Mullah Mohammad Omar, leader of the Taliban in Afghanistan, offered international forces a safe retreat from Afghanistan if they agree to withdraw from the war-torn country.
If US and NATO troops battling the militia failed to take up the offer, they would suffer a defeat like Soviet forces in Afghanistan in the 1980s, he said in a statement message posted on the Internet yesterday.
“I say to the invaders: If you leave our country, we will provide you the safe context to do so,” Omar, who has a US$25 million US bounty on his head, said in the statement marking the Muslim festival of Eid al-Fitr. “If you insist on your invasion, you will be defeated like the Russians before you.”
The Red Army pulled out of Afghanistan in 1989 after 10 years of fighting that cost the lives of at least 10,000 Soviet troops. A civil war followed after which Omar’s Taliban movement took power in 1996.
“There are thousands of security forces ... and it is clear that they are criminal, thieves, and the people can not trust the security forces at all,” Omar said. “Foreign forces are the thieves of our culture, faith, as well as natural resources, in the same way the army and police steal the money, dignity and the honor of the people.”
Omar also called on militants not to harm civilians during their operations.
There was no immediate reaction from the US-led coalition, which invaded Afghanistan to oust the Taliban after the Sept. 11, 2001, attacks in the US, or the separate NATO-led International Security Assistance Force.
Omar, who has been in hiding since the fall of the Taliban government in late 2001, said in the message that he offered his support to all those fighting foreign troops in Afghanistan.
“The Americans, with their advanced technology, could not have predicted their defeat, but now, with God’s help, every day they welcome their soldiers’ dead bodies and are facing severe losses of lives and finance,” he said. “Several years ago, no one thought that Americans and their friends would face such hard resistance, that today the [Afghan] president and his ministers would beg for money, weapons and soldiers while no one gives a positive answer.”
Afghan President Hamid Karzai said yesterday he has asked the king of Saudi Arabia to help facilitate peace talks with the Taliban.
Karzai said there has not yet been any negotiations, only requests for help. But he said that Afghan officials have traveled to both Saudi Arabia and to Pakistan in hopes of ending the conflict.

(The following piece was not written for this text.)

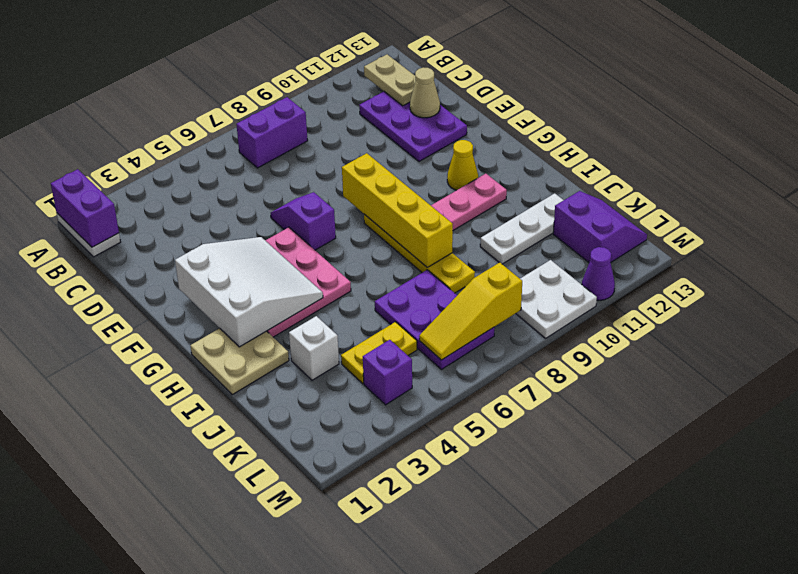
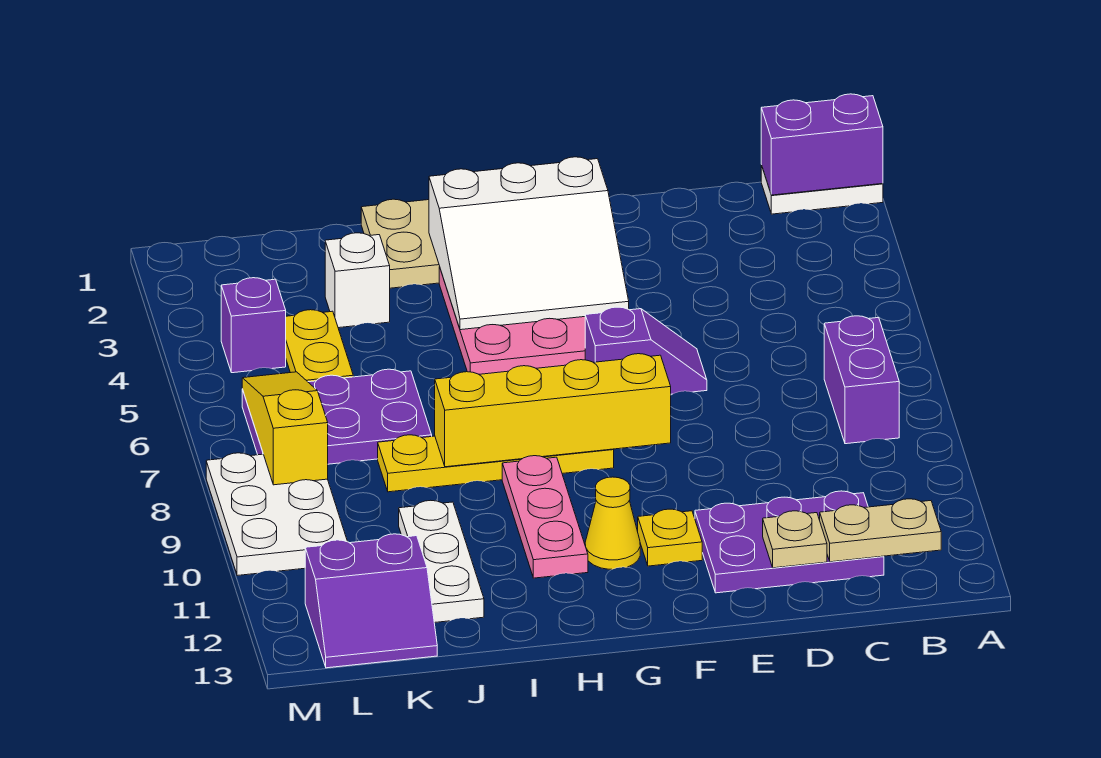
tan 1x1 cone [410,67,440,118] -> tan 1x1 plate [763,511,827,568]
none -> yellow 1x1 plate [638,509,702,566]
white 2x2 plate [516,260,597,338] -> white 2x3 plate [206,453,347,576]
purple 1x1 cone [582,247,615,300] -> none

“For the last two years, I’ve sent letters to the king of Saudi Arabia, and I’ve sent messages, and I requested from him as the leader of the Islamic world, for the security and prosperity of Afghanistan and for reconciliation in Afghanistan ... he should help us,” Karzai said.
Speaking on the grounds of the presidential palace, where he gave his traditional Eid-al Fitr message to Afghans, Karzai said his government was trying to encourage militants to lay down arms.
Karzai said he would personally protect Taliban and other militant leaders from US and NATO troops if they come back to Afghanistan for talks.
Omar’s message did not include any indication of willingness to talk to Karzai’s government.